L’histoire de l’amour
Nicole Krauss, Folio, 464 p., 15,95$
Prix du Meilleur livre étranger 2006, L’histoire de l’amour fait partie
de ces livres au charme quasi indéfinissable mais aux atouts
indéniables qui savent, comme par magie, rallier différents types de
lecteurs. Certes, la passion amoureuse qui perdure à travers le
temps et les épreuves que la vie, parfois fort cruelle, impose aux
hommes constitue l’un des points forts du roman de cette auteure vivant à
Brooklyn. Or, c’est surtout sa construction narrative télescopant les destinées des
trois protagonistes extrêmement touchants qui rend cette fiction aussi brillante et
mémorable. Krauss la dédie à ses grands-parents qui lui « ont appris le contraire
de la disparition ».
Traductrice de sentiments
Hélène Rioux, XYZ éditeur, coll. Romanichels poche, 176 p., 15$
Éléonore exerce une profession inusitée: traductrice de romans
d’amour. Pourtant, elle s’ennuie à mourir à réécrire les mêmes
scènes et à mettre en vie des hommes et des femmes qui ne lui donnent
pas l’impression de remplir sa propre existence. Car Éléonore
a perdu sa fille, et sa vie en a été, chamboulée. Se sentant prisonnière du piège des
bons sentiments, Éléonore part donc en Espagne, où un projet nouveau l’attend:
l’autobiographie d’un tueur sadique et pédophile, Leonard Ming. En sortira-t-elle
vivante? Traductrice de sentiments mêle Éros et Thanatos de façon troublante.

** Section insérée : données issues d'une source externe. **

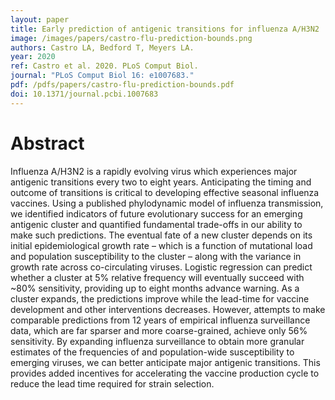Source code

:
 ```yaml
---
layout: paper
title: Early prediction of antigenic transitions for influenza A/H3N2
image: /images/papers/castro-flu-prediction-bounds.png
authors: Castro LA, Bedford T, Meyers LA.
year: 2020
ref: Castro et al. 2020. PLoS Comput Biol.
journal: "PLoS Comput Biol 16: e1007683."
pdf: /pdfs/papers/castro-flu-prediction-bounds.pdf
doi: 10.1371/journal.pcbi.1007683
---
```


# Abstract

Influenza A/H3N2 is a rapidly evolving virus which experiences major antigenic transitions every two to eight years. Anticipating the timing and outcome of transitions is critical to developing effective seasonal influenza vaccines. Using a published phylodynamic model of influenza transmission, we identified indicators of future evolutionary success for an emerging antigenic cluster and quantified fundamental trade-offs in our ability to make such predictions. The eventual fate of a new cluster depends on its initial epidemiological growth rate – which is a function of mutational load and population susceptibility to the cluster – along with the variance in growth rate across co-circulating viruses. Logistic regression can predict whether a cluster at 5% relative frequency will eventually succeed with ~80% sensitivity, providing up to eight months advance warning. As a cluster expands, the predictions improve while the lead-time for vaccine development and other interventions decreases. However, attempts to make comparable predictions from 12 years of empirical influenza surveillance data, which are far sparser and more coarse-grained, achieve only 56% sensitivity. By expanding influenza surveillance to obtain more granular estimates of the frequencies of and population-wide susceptibility to emerging viruses, we can better anticipate major antigenic transitions. This provides added incentives for accelerating the vaccine production cycle to reduce the lead time required for strain selection.

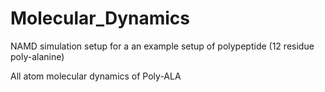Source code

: # Molecular_Dynamics
NAMD simulation setup for a an example setup of polypeptide (12 residue poly-alanine)

All atom molecular dynamics of Poly-ALA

Grand Prix des lectrices Elle Québec 1995.
La lune dans un HLM
Marie-Sissi Labrèche, Boréal Compact, 256 p., 14,95$
Marie-Sissi Labrèche entraîne son lecteur dans une chronique
familiale tourmentée par les affres de la maladie mentale. À 23 ans,
Léa est « aspirante grande peintre ». Sa grand-mère vient de
mourir et elle devra désormais prendre soin de sa mère, au demeurant
folle. Labrèche ballotte dangereusement entre amour et haine et entrecoupe
son récit autofictionnel des lettres qu’elle avait écrites à sa mère: « Je serai la première
fille infanticide, je me débarrasserai de celle qui m’empêche d’avancer dans
la vie […]. » Le temps, les médicaments et l’amour pourront, au bout du compte,
calmer les tourments de l’âme.
Les tondeuses à gazon
Stephanie Doyon, Rivages, 512 p., 17,95$
Stephanie Doyon a été un « nègre » prolifique avant de publier sa
propre série jeunesse et une fiction pour adultes remarquable, Les
tondeuses à gazon, qui lui a valu d’élogieuses comparaisons avec
John Irving et Richard Russo. Peignant le portrait de Cedar Hole, un
bourg perdu où même le train ne passe plus, Doyon évoque avec humanité l’enfance
de deux rivaux: Francis, triste souffre-douleur de neuf sœurs (épouvantables
garçons manqués), et Robert, bizarre fils unique d’ouvriers, jusqu’à l’adolescence de
leurs propres enfants. Un chassé-croisé captivant où chaque destinée est liée à ce
bled dont l’attraction principale est le concours de tonte de pelouses.